On Tuesday night, a bombshell rocked the NBA when the Cleveland Cavaliers and Boston Celtics announced a major trade that swapped star guards Kyrie Irving and Isaiah Thomas along with several other key parts.
Along with Thomas, Cleveland also picks up Jae Crowder, Ante Zizic, and the rights to the first-round pick of the Brooklyn Nets in 2018. Boston simply gets Irving.
The trade has all kinds of ramifications for the Sixers and the rest of the Eastern Conference.
For the Cavaliers, this is a potentially franchise-saving deal. Before this deal, I completely believed that LeBron James was going to bolt Cleveland once he hit free agency next year. The Cavs were starting to have the feel of a sinking ship, with a capped-out roster stuck with an underwhelming Kevin Love and a lack of future assets, with a disgruntled Kyrie Irving that was trying to force his way out of town.
Now, the Cavaliers managed to more than adequately replace Irving with a comparable player in Thomas, but also upgraded their rotation by adding a solid young forward in Crowder to their mix.
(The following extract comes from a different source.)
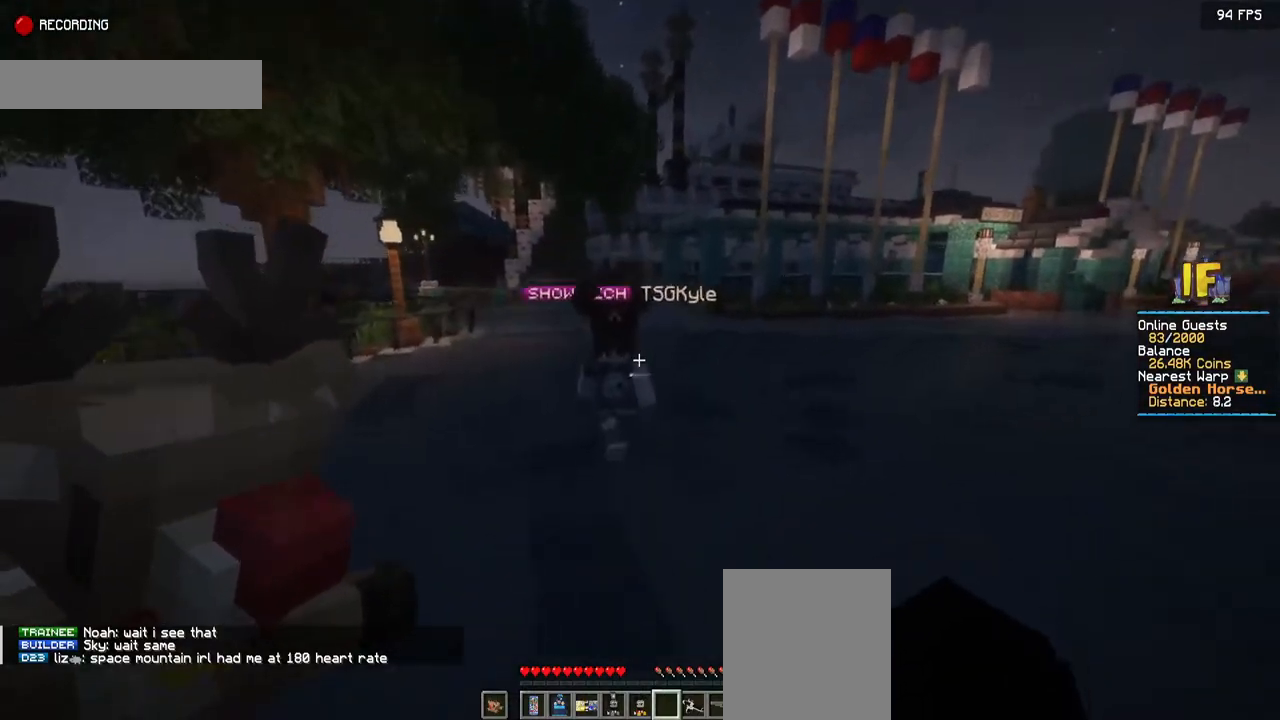
{"keys": [], "mouse": [], "events": [[167, "mouse_left", "up"], [184, "w", "up"], [334, "space", "up"]]}
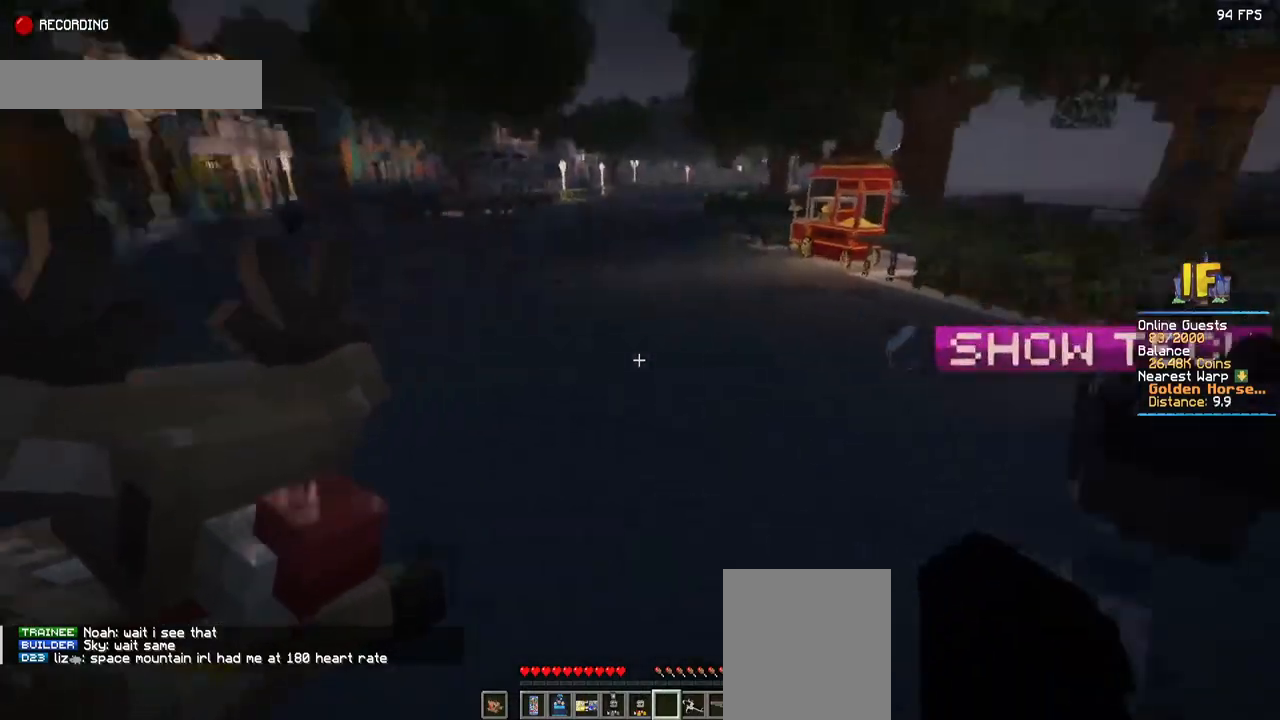
{"keys": ["space", "w"], "mouse": [], "events": [[50, "w", "down"], [167, "a", "down"], [234, "space", "down"], [384, "a", "up"]]}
But the best part of this deal for the Cavs is landing the Nets pick in 2018. Thanks to Billy King, Brooklyn is locked-in to be one of the worst teams in the NBA for years to come, and that pick will almost certainly be a top-three pick in the lottery next year again. The pick gives Cleveland a valuable tool to either help entice LeBron to stay, whether they use the pick to draft a top prospect, or use it in a deal to acquire another veteran, but even if James does leave them high and dry, the franchise is no longer completely screwed, as they’d still have Thomas, Love, Crowder, and the Nets pick to build around.
The Celtics on the other hand, lose this trade by a mile. If I’m a Boston fan, I’m furious about how this offseason has gone down. The Celtics won the top pick in the draft, only to trade away the rights to Markelle Fultz for the Sixers and didn’t even manage to come away with the complete rights to either the Laker pick in 2018 or the Kings’ pick in 2019.
And now, Danny Ainge has made a trade that strips the team of assets, and doesn’t make the Celtics a better team than they were before. Irving and Thomas are players with very comparable skillsets. Maybe Irving has the higher ceiling, but he’s also a guy that’s struggled to stay healthy throughout his career, and was never able to get the Cavs to so much as a .500 record before James came back to town. Losing a solid guy like Crowder only hurts the team’s depth, and throwing away next year’s Brooklyn pick doesn’t make a lick of sense.
If Ainge had stood pat and kept the Celtics as they were previously constructed, they probably would have won the East. As mentioned previously, before this trade, the Cavs were a team in turmoil. With Irving demanding to get out, and the questions about James’ commitment to the franchise after this season, the distractions surrounding Cleveland could easily have caused that team to implode into themselves, leaving the already-powerful Celtics to seize the conference.
Even if the Cavs found another taker for Irving, I can’t imagine what team would be able to come close to matching the package that the Celtics just paid. Few teams have the rights to a pick as valuable as the Nets’ pick to offer.
Instead, Ainge has gone and kindly removed Cleveland’s biggest distraction from the picture, and replaced it by giving the team newfound hope with Thomas and Crowder coming to provide fresh blood and upgrade the roster this year, while also allowing the franchise to look to next year’s Brooklyn pick as a beacon of hope as well.
Its one of the most painfully shortsighted trades I’ve ever seen.